| Work request |
Below this sentence is a listing; return exactly its lines from the one with "Document page, 2001x1125 pixels." to the one with "text_box [110, 102, 661, 221]", both kept, and nothing more.

| Given data |
= Beginning of Section =

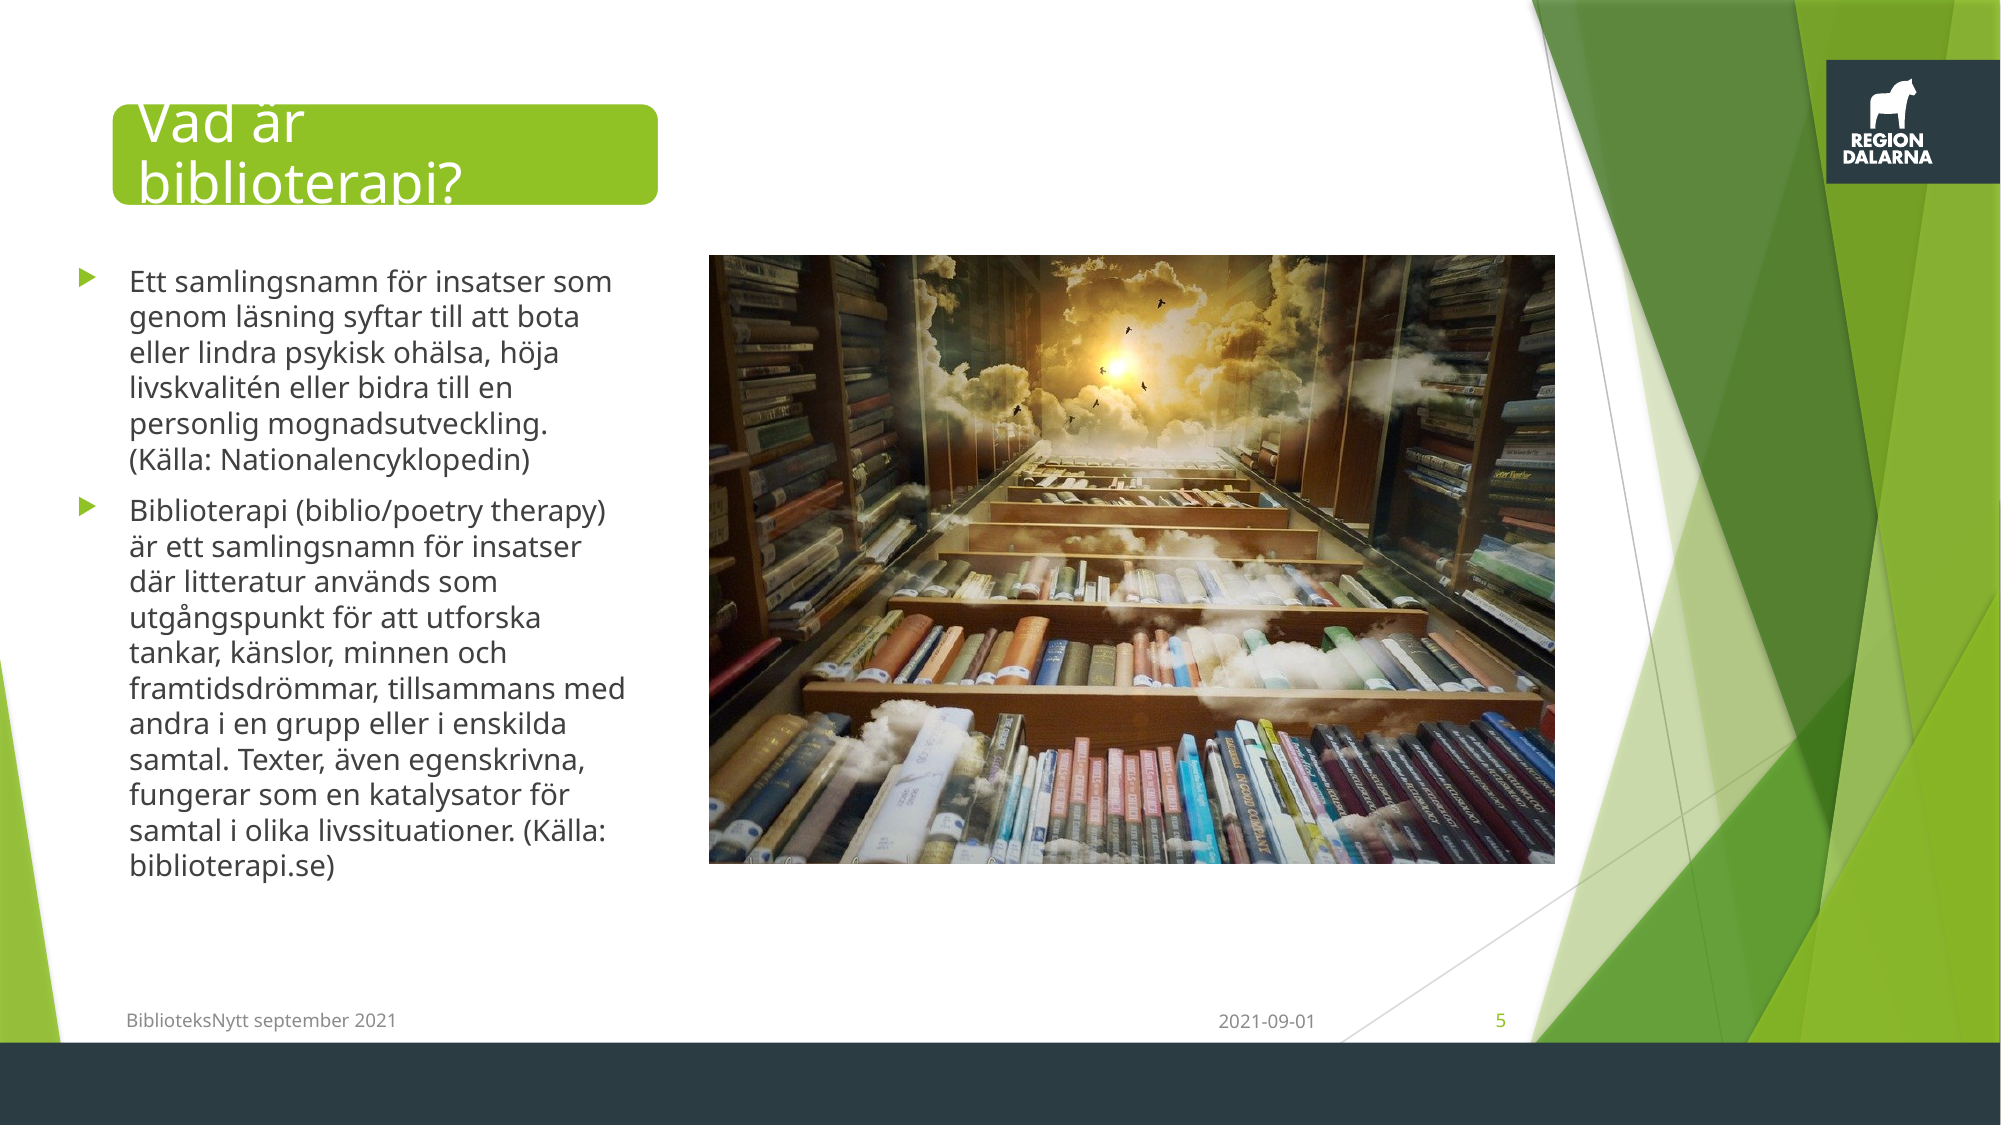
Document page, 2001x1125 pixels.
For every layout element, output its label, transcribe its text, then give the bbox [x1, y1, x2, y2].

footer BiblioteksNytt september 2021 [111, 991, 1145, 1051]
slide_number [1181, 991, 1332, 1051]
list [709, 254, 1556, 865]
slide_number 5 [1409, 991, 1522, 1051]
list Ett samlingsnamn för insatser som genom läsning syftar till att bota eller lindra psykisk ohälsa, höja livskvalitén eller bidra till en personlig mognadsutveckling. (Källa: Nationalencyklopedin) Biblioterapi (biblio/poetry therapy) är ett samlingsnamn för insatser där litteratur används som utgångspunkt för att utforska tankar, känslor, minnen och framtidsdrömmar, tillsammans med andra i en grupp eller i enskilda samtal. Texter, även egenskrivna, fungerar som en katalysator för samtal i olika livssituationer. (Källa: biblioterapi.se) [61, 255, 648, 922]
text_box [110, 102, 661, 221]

= End of Section =
= Beginning of Section =

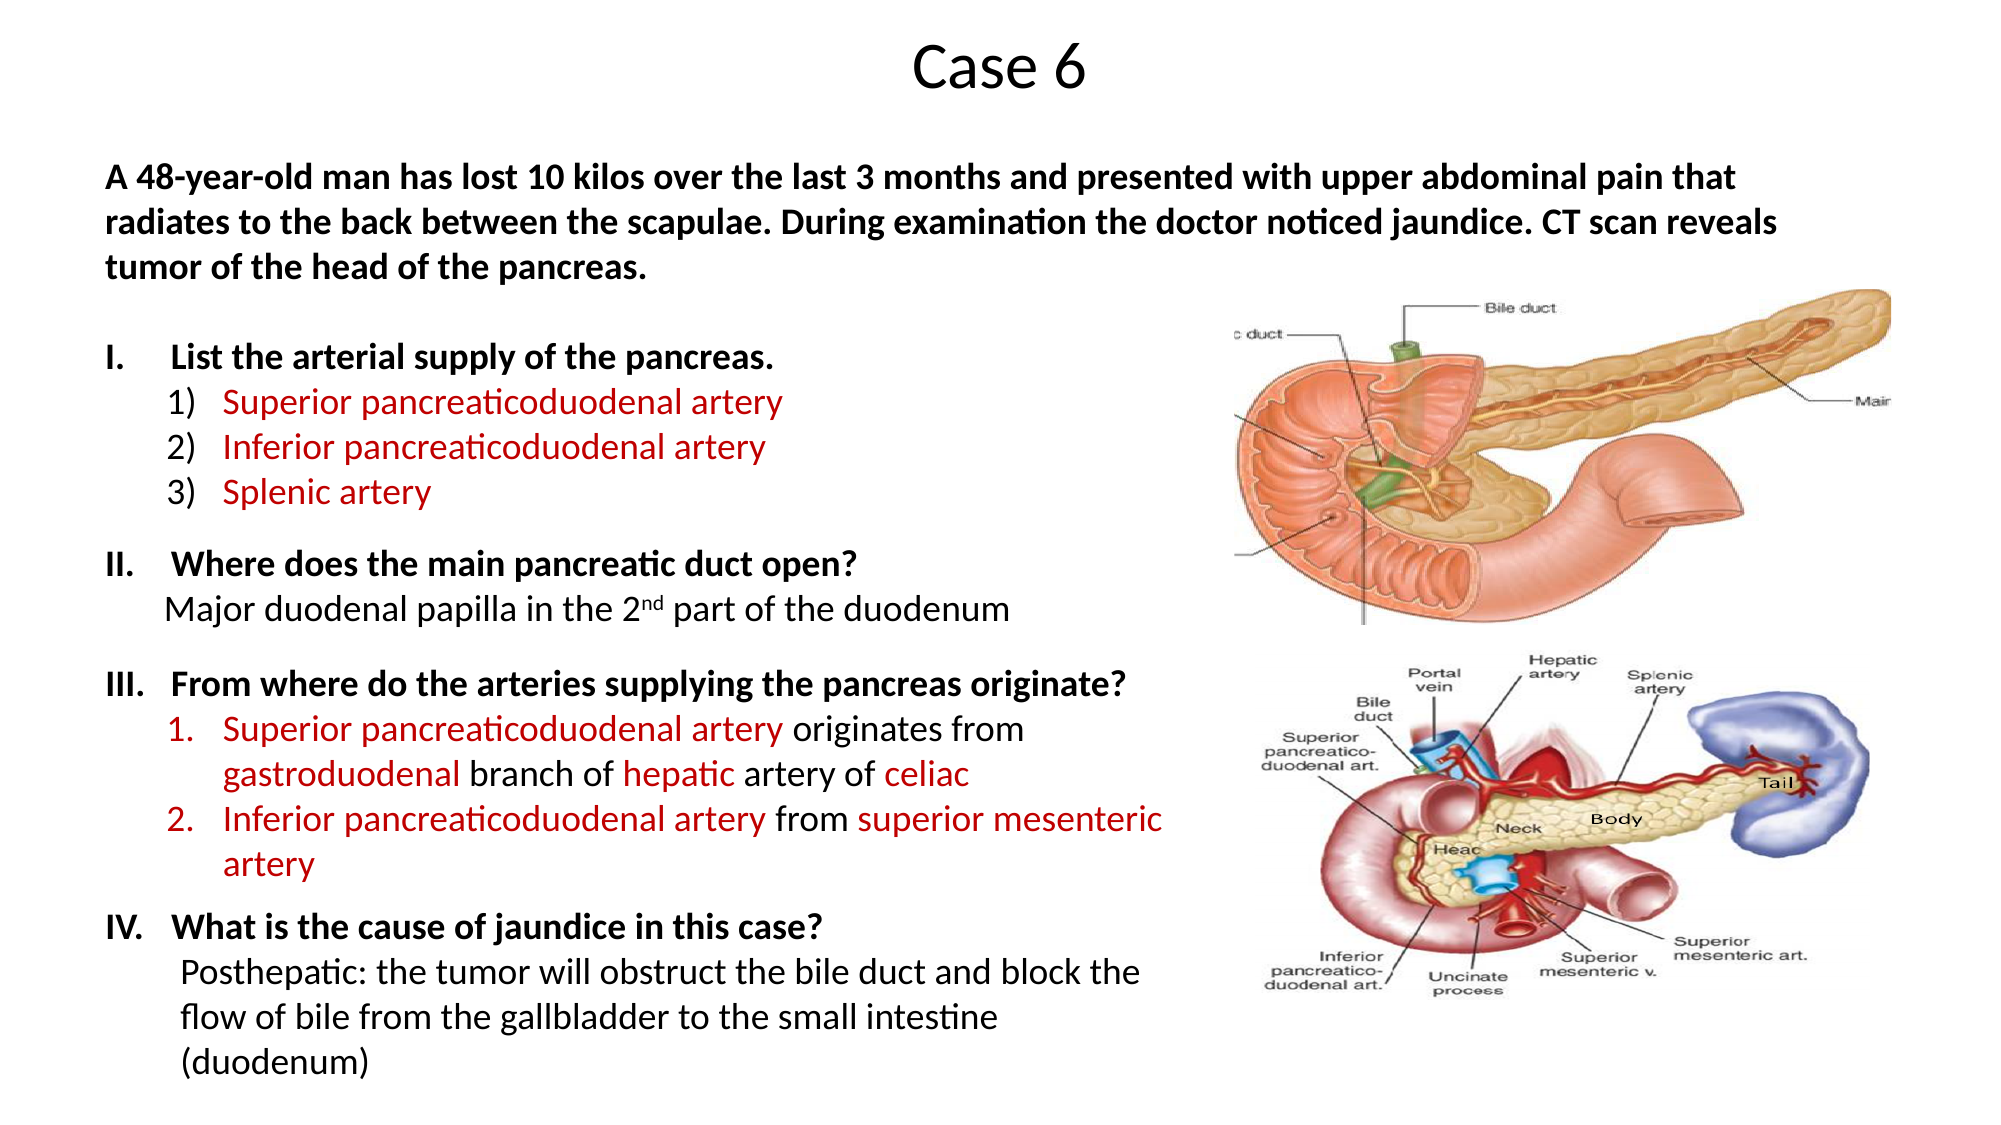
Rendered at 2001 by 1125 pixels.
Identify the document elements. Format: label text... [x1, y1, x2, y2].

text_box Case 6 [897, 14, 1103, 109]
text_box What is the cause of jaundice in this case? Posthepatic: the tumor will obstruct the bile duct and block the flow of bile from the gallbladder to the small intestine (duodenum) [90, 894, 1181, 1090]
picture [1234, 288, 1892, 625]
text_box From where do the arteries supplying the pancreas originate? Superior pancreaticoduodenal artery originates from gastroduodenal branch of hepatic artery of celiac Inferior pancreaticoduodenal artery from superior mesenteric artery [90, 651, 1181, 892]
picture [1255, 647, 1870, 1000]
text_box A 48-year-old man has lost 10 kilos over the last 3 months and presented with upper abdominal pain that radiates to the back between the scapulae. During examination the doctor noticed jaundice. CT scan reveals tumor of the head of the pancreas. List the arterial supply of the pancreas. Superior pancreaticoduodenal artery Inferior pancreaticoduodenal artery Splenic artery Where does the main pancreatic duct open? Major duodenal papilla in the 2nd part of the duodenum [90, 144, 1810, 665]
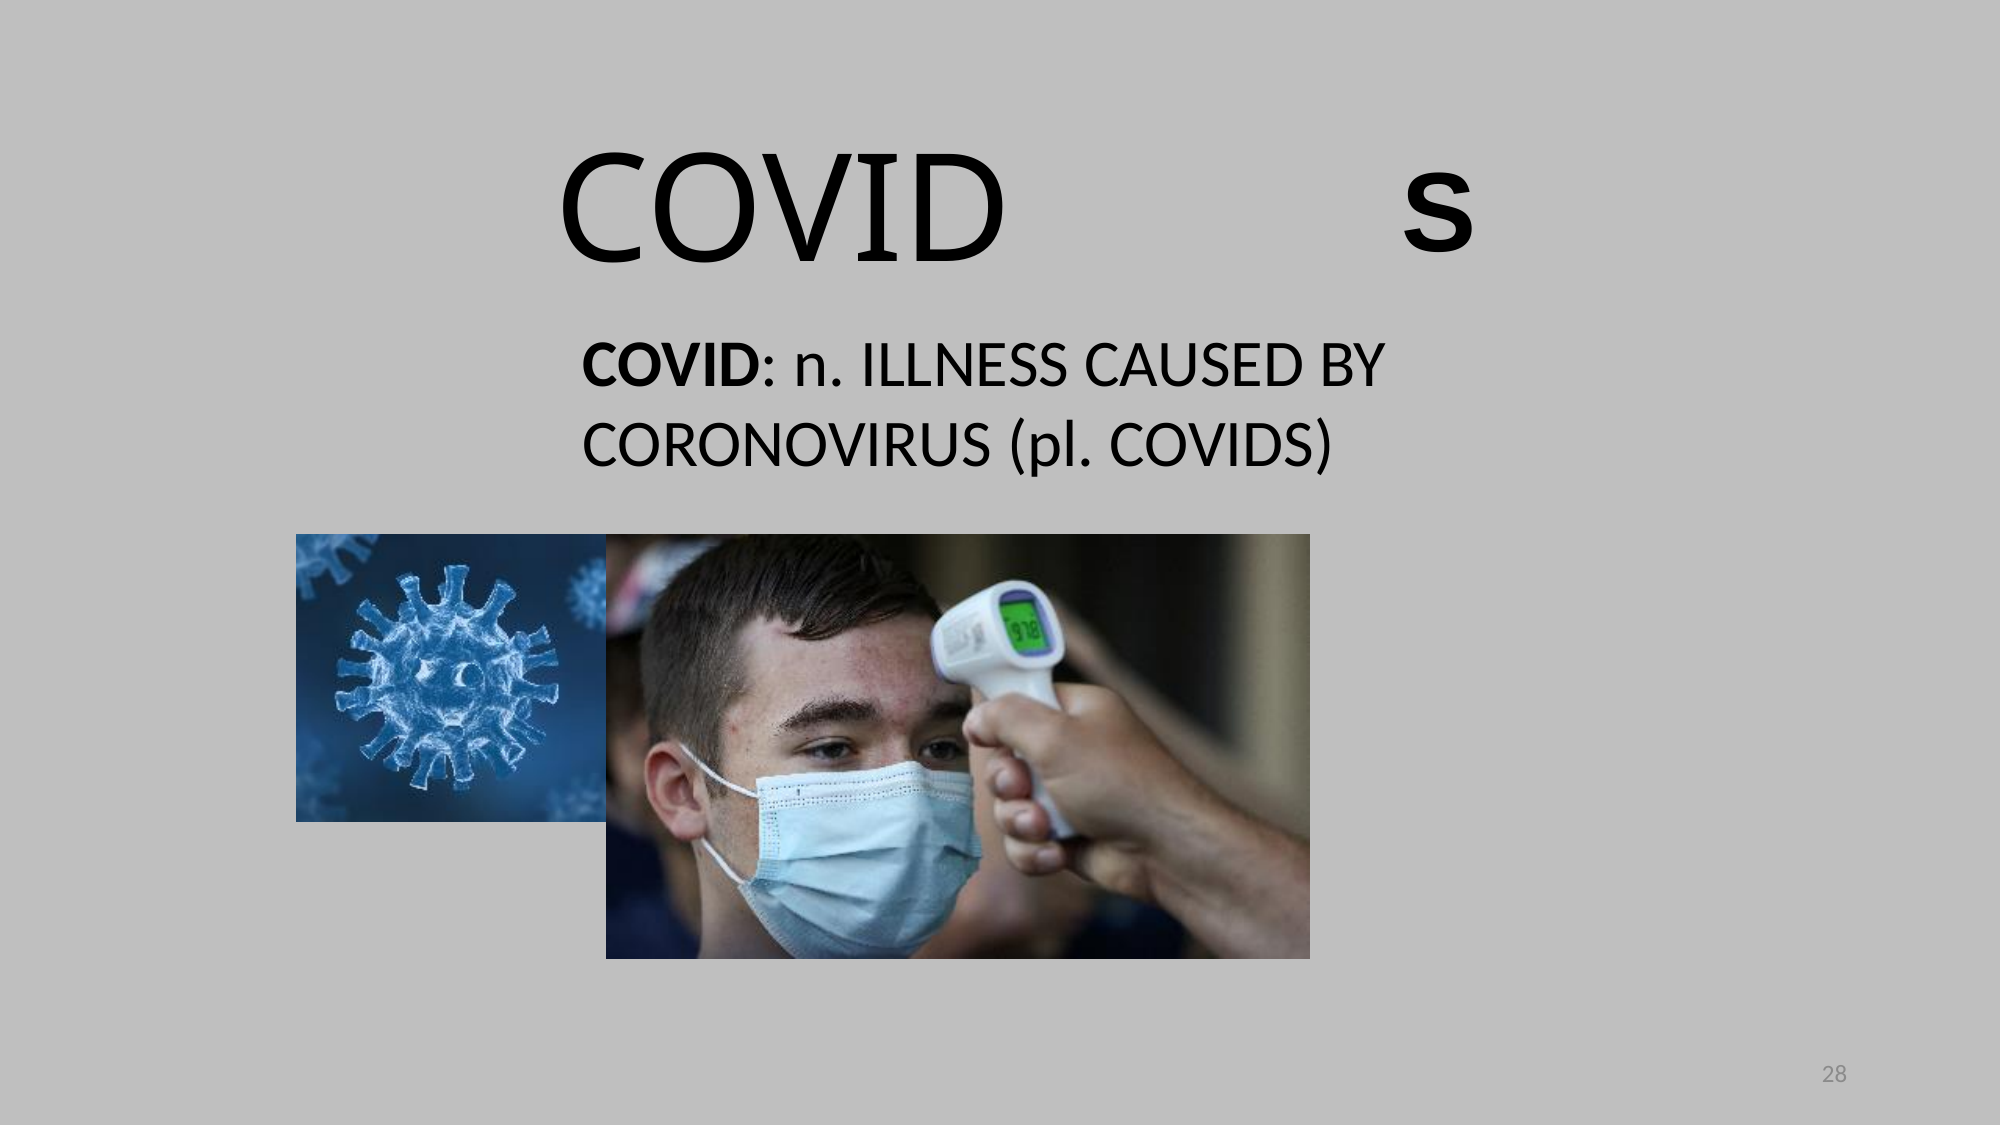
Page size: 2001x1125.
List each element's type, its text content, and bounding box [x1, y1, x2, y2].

= End of Section =
= Beginning of Section =

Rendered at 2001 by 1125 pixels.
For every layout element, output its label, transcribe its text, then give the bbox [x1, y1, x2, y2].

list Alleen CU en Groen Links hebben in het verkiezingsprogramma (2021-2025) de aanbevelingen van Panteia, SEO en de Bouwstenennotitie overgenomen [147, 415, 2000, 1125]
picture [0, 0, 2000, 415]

= End of Section =

| Task response |
Document page, 2001x1125 pixels.
For every layout element, output its label, transcribe its text, then give the bbox [x1, y1, x2, y2].

footer BiblioteksNytt september 2021 [111, 991, 1145, 1051]
slide_number [1181, 991, 1332, 1051]
list [709, 254, 1556, 865]
slide_number 5 [1409, 991, 1522, 1051]
list Ett samlingsnamn för insatser som genom läsning syftar till att bota eller lindra psykisk ohälsa, höja livskvalitén eller bidra till en personlig mognadsutveckling. (Källa: Nationalencyklopedin) Biblioterapi (biblio/poetry therapy) är ett samlingsnamn för insatser där litteratur används som utgångspunkt för att utforska tankar, känslor, minnen och framtidsdrömmar, tillsammans med andra i en grupp eller i enskilda samtal. Texter, även egenskrivna, fungerar som en katalysator för samtal i olika livssituationer. (Källa: biblioterapi.se) [61, 255, 648, 922]
text_box [110, 102, 661, 221]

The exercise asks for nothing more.